■ **Brief**
Copy out the lines of the records below, and only those lines, from the one with "CARCINOGENICITY: OSHA: Not" through the one with "BIOACCUMULATIVE POTENTIAL: Components", exactly as they appear.

■ **Records for processing**
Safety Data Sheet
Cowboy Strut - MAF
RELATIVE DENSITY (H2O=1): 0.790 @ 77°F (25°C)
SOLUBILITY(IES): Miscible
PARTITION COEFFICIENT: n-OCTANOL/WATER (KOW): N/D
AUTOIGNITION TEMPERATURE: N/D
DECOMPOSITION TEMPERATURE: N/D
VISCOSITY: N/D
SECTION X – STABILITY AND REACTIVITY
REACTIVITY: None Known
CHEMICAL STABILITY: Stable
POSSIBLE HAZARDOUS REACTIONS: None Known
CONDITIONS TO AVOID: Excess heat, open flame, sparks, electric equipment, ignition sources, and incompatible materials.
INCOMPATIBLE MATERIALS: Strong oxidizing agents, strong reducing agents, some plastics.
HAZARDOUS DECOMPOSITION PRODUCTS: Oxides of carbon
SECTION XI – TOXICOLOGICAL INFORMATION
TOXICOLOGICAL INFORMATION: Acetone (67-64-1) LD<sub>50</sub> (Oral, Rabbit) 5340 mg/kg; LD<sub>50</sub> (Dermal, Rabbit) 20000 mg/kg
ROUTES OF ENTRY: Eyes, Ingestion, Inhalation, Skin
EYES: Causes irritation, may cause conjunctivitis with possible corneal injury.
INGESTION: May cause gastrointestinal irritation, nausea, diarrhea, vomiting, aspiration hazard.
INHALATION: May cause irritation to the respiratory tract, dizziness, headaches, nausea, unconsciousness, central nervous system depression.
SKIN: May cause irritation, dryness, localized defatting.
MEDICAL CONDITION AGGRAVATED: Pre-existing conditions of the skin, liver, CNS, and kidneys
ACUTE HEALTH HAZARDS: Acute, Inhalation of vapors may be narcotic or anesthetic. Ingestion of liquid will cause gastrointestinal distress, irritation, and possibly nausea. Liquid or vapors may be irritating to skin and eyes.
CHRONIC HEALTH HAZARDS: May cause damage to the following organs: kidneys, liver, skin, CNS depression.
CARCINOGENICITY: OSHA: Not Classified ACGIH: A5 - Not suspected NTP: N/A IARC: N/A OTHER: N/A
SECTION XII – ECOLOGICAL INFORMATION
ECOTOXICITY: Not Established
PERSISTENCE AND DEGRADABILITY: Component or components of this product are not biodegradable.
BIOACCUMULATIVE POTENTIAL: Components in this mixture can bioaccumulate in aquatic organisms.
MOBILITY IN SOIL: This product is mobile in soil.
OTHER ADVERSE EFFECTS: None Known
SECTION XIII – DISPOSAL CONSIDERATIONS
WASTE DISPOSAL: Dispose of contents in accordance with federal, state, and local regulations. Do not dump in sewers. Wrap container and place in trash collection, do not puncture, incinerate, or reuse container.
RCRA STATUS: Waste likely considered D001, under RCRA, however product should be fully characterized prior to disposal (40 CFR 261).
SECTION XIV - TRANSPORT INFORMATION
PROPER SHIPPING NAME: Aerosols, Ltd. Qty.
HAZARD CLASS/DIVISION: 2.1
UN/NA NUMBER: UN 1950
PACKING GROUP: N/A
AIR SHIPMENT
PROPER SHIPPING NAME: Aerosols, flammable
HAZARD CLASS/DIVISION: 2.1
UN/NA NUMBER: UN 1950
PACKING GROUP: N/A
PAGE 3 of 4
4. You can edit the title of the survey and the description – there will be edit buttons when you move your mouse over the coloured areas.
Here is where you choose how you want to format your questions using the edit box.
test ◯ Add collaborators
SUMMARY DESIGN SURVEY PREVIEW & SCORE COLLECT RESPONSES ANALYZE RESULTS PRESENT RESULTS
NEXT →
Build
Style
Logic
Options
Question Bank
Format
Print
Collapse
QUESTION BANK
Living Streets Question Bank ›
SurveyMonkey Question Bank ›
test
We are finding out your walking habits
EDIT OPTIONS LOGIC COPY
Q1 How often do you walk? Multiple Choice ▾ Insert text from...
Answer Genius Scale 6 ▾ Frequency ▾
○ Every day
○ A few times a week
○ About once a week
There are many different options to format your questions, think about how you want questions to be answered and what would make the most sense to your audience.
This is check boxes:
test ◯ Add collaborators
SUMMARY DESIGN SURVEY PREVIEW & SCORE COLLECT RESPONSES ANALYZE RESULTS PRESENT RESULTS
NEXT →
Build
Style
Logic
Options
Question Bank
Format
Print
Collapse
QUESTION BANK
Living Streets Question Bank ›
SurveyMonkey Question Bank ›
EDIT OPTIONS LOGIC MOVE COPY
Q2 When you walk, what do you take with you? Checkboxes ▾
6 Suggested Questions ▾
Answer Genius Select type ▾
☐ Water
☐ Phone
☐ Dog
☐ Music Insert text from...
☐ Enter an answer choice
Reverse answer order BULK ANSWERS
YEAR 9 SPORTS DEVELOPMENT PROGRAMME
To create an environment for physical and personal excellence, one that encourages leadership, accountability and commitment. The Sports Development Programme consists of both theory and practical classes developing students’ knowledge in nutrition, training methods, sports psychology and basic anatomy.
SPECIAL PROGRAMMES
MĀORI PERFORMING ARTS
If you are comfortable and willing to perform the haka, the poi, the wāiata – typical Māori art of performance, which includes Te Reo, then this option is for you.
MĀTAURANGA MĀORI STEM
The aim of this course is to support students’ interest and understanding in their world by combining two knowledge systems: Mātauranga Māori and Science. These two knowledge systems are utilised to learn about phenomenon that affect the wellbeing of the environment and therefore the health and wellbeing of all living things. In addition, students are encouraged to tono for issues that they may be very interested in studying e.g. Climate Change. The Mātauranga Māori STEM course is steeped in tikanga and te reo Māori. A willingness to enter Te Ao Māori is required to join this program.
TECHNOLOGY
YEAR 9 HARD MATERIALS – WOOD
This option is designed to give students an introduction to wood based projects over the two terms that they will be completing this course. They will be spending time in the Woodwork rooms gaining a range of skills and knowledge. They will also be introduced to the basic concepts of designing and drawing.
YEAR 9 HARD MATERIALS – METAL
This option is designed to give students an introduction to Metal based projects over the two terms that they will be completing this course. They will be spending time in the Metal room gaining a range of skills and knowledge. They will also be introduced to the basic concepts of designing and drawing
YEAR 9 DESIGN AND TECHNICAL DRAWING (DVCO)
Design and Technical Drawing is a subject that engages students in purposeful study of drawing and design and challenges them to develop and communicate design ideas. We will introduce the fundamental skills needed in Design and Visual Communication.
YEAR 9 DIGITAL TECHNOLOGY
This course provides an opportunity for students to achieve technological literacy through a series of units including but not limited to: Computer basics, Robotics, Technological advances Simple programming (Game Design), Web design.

■ **Exercise solution**
CARCINOGENICITY: OSHA: Not Classified ACGIH: A5 - Not suspected NTP: N/A IARC: N/A OTHER: N/A
SECTION XII – ECOLOGICAL INFORMATION
ECOTOXICITY: Not Established
PERSISTENCE AND DEGRADABILITY: Component or components of this product are not biodegradable.
BIOACCUMULATIVE POTENTIAL: Components in this mixture can bioaccumulate in aquatic organisms.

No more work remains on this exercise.